Provinciales 2026 : la ligne et les calculs

L’élection des présidents de province, vendredi 3 juillet, a suivi des raisonnements bien variables selon les hémicycles de Nouméa, de Wé ou, ici, de Koné. © Yann Mainguet

Les trois hémicycles provinciaux sont en place pour cinq ans, à la suite des élections de dimanche 28 juin. Les effectifs ont été renouvelés et les présidents, élus vendredi 3 juillet. Sonia Backès des Loyalistes-Rassemblement-LR officiera à la tribune dans le Sud, Paul Néaoutyine de l’UNI dans le Nord, et Mickaël Forrest de l’UC-FLNKS dans les îles Loyauté. Premier simple constat, ces personnalités ne sont pas liées par une franche camaraderie. La patronne de la Maison bleue et le leader de l’Union nationale pour l’indépendance ne sont pas vraiment sur la même ligne politique, ni industrielle pour l’exploitation du nickel. Les mots ont souvent été durs entre eux.

Tout comme entre les Loyalistes et l’Union calédonienne, après les émeutes de mai 2024. En outre, l’UC et l’UNI, qui a connu elle-même une opposition interne, naviguent désormais chacune de son côté, à la suite du remaniement du FLNKS. En clair, malgré les fâcheries passées et autres contentieux, une relative harmonie devra se construire tant bien que mal entre Sonia Backès, Paul Néaoutyine et Mickaël Forrest, notamment sur le plan institutionnel. L’exécutif du Sud entend peut-être construire ainsi sa propre hyperprovincialisation, un concept pourtant mis en sourdine pendant la campagne électorale.

L’élection de la présidence du Congrès et de sa commission permanente apportera déjà, ce vendredi 10 juillet, une clarification des équilibres politiques. Un moment attendu, puisque, comme en 2019, le scrutin provincial n’a débouché sur aucune majorité ferme, boulevard Vauban. Les élus se sont donc livrés à nouveau à des calculs de tous ordres. Indication forte précisée à l’heure du bouclage de ce numéro mercredi soir : les Loyalistes-Rassemblement-LR, crédités de 24 sièges au Congrès sur 54, et l’Éveil océanien, représenté par quatre élus, ont annoncé convier les médias le lendemain, soit la veille du jour J. Exit donc la perspective d’une « majorité océanienne » avec les indépendantistes.

L’OPTION TUKUMULI PRÉSIDENT

Sans être grand devin, une entente s’est bâtie pour assurer un vote majoritaire à 28 voix. La configuration était quasi similaire il y a sept ans. Sous la pression du parti « charnière », l’Éveil océanien, un équilibre – en fait, fragile – avait été posé entre indépendantistes et non-indépendantistes à la tête des institutions du Congrès et du gouvernement. Cette fois, selon nos informations, les élus des deux formations auraient rédigé « un pacte de stabilité » sur cinq ans, avec une répartition des forces. Virginie Ruffenach du Rassemblement-LR pourrait accéder à la présidence du Congrès, Veylma Falaeo de l’EO, à celle de la commission permanente, et son collègue de parti, Milakulo Tukumuli, à la tête du gouvernement. Une nouvelle ascension pour une structure lancée début 2019.

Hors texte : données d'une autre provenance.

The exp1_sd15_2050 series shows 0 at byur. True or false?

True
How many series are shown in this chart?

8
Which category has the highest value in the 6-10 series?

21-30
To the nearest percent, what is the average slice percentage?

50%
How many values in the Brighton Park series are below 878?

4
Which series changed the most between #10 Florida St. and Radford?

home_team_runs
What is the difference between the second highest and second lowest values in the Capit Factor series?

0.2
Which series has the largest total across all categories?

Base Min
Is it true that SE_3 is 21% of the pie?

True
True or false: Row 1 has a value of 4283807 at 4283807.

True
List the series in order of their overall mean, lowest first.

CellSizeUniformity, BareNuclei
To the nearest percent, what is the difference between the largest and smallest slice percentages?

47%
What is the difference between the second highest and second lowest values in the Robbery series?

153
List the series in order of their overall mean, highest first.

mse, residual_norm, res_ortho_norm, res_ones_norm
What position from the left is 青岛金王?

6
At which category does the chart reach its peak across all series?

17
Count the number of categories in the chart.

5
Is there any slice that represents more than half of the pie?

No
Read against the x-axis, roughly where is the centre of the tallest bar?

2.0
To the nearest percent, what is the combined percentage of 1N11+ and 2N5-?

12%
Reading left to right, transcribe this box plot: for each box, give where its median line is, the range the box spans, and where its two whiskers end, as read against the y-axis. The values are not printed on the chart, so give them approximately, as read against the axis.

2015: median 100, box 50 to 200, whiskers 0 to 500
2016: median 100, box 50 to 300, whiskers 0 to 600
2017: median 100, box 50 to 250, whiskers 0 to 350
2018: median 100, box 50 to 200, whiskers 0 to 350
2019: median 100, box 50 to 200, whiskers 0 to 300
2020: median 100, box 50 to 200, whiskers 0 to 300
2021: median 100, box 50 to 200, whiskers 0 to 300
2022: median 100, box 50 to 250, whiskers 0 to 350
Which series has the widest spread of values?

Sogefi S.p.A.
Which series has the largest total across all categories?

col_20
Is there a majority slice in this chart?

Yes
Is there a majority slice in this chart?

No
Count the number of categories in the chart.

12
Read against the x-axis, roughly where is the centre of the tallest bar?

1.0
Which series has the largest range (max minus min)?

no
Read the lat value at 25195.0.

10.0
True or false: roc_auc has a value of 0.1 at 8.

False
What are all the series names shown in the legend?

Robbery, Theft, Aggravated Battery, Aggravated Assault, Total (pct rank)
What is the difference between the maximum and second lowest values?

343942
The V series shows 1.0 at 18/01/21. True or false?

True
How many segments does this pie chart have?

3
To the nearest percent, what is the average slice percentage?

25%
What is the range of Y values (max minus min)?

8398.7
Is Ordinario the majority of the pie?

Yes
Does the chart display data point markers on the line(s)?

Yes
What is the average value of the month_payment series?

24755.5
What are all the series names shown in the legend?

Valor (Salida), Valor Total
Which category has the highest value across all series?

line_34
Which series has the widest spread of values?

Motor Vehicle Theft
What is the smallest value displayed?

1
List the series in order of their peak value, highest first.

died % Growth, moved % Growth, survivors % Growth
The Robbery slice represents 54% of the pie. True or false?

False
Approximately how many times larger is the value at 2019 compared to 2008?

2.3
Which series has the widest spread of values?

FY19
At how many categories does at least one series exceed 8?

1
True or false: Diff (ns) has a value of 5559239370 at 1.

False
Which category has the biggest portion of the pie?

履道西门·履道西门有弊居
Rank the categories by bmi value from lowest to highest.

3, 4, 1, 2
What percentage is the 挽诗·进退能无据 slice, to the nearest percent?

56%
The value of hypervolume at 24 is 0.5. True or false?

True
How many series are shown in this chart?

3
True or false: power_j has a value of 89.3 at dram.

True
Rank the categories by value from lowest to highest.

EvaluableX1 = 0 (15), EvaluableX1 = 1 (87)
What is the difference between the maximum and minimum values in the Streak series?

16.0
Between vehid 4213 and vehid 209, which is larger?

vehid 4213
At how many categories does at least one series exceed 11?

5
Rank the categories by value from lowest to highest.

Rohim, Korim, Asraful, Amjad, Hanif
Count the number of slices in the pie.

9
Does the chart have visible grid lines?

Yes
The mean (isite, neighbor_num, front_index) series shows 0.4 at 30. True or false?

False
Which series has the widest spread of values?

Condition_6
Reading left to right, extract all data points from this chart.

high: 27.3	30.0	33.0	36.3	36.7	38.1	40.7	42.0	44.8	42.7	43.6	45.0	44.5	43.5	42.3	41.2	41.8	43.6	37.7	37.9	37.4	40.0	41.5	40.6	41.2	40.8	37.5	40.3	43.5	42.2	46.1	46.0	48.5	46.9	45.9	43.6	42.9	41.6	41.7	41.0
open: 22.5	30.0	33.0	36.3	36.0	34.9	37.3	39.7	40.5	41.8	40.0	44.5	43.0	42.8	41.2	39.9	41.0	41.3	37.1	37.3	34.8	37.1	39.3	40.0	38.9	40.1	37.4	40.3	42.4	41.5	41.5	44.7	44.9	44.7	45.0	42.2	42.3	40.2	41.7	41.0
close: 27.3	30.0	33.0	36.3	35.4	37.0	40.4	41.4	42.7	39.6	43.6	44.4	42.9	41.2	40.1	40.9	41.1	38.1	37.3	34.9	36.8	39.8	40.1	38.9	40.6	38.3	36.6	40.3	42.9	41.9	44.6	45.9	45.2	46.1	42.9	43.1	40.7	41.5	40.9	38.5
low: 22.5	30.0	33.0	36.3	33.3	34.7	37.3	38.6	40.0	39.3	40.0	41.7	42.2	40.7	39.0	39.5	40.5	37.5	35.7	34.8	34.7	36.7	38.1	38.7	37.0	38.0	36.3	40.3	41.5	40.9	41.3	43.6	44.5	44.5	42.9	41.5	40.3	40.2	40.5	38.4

L’élection des membres de cet exécutif calédonien doit intervenir, à la lecture de la loi organique, au plus tard vendredi 31 juillet. D’après un calcul établi en fonction du rapport de sièges, trois Loyalistes, un Éveil océanien, deux Rassemblement-LR, quatre UC-FLNKS et un UNI, participeraient à ce 19e gouvernement. Des noms circulent déjà en coulisses : Alcide Ponga, Christopher Gygès, les Générations NC Nina Julié et Emmanuel Bérart, ou encore Naïa Wateou, ainsi que, du côté indépendantiste, Louis Mapou, Gilbert Tyuienon, Laurie Humuni et Roch Wamytan…

Toutefois, ce possible « pacte de stabilité » ne doit pas reposer sur du sable. Or, les attaques verbales ont été violentes entre l’Éveil océanien et les Loyalistes durant la campagne électorale. L’un, du moins son président, se revendiquant de gauche sur une voie alternative, et l’autre, affichant sa sensibilité de droite farouchement non-indépendantiste. L’alliance avancerait sur deux jambes, sources d’un compromis : le social, le rééquilibrage, la lutte contre les inégalités et puis, la relance économique, le retour de la confiance, la sécurité. Pour l’instant, cette majorité est posée sur le papier.